Update -- parameters for they classify function have been updated (Tues, Feb 22). Please download the modified code for classify.m. Update 2 -- email homework write up to firstname.lastname@example.org
HW1 Spam Classification - due Feb 24 - deadline extended to Feb 27
In this homework you will be designing and building a nearest neighbor spam classification
system for predicting whether an email is spam or ham, described in lecture on Feb 8/10
Part 1 - Designing Good Features (30 pts)
Come up with and describe a set of features you will use to classify an email
as spam or ham. Features can be for example: words, phrases, special
characters, meta-data about the from/to/subject fields. Credit will be given
for completeness, usefulness, and creativity of your feature set. Remember you
will have to implement these in Part 2 so make sure you will be able to extract
these features from text.
Part 2 - Extracting Features from text (30 pts)

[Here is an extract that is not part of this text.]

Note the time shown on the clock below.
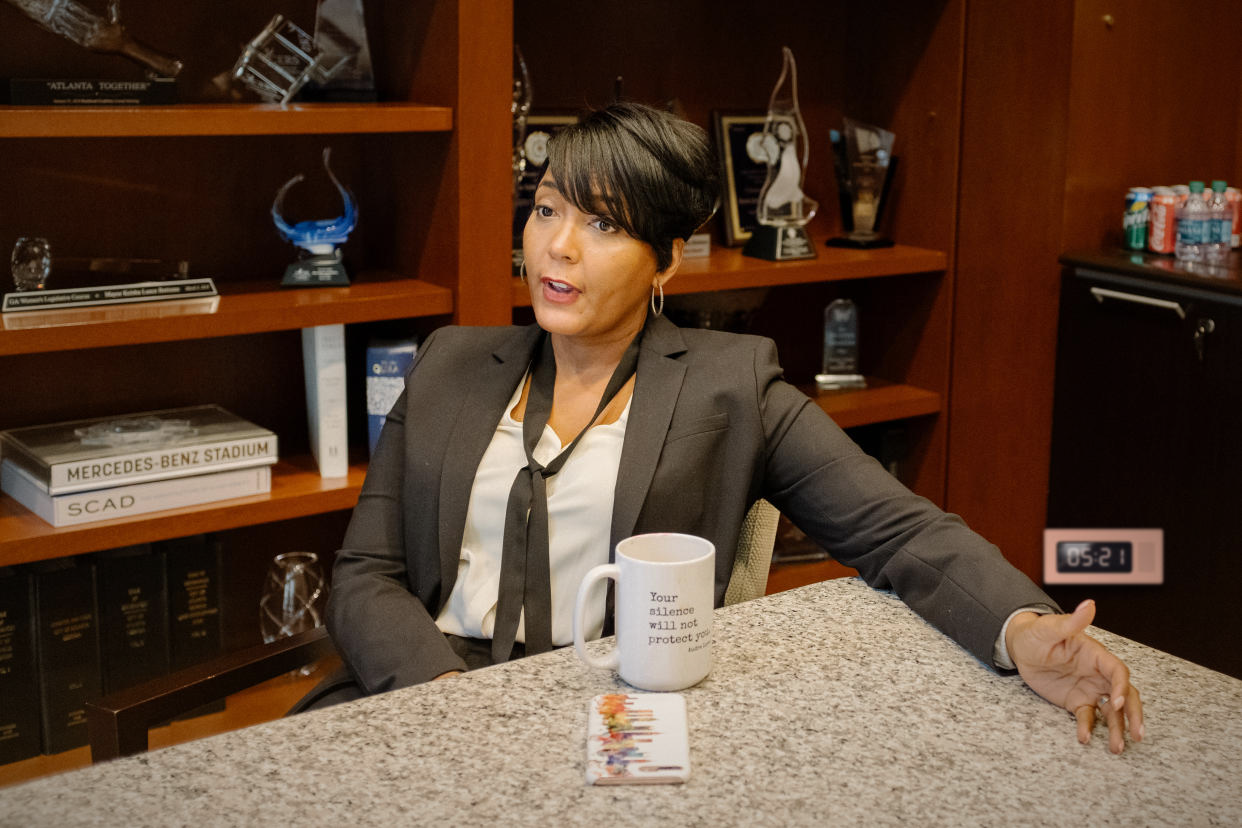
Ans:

Fill in the implementation for extract.m to extract the features
you designed in Part 1 from text. This function takes as input the name of a file
and returns a document vector containing the value of each feature.
For example, if your features are: [frequency of "the monkey", frequency of "frog",
frequency of "%"] and the input file contains 4 occurences of "the monkey", 3
occurences of "frog", and 0 occurences of "%" then the function should return
the following document vector [4 3 0].
Part 3 - Spam Classification Using Nearest Neighbors (30 pts)
Fill in the implementation for classify.m, a nearest
neighbor classifier. This function takes as input a matrix containing document
vectors from the training set, a vector containing the labels for the training
set (1 for ham, 0 for ham), and a document vector for a test email. It returns
a label for the test email (1 for spam, 0 for ham).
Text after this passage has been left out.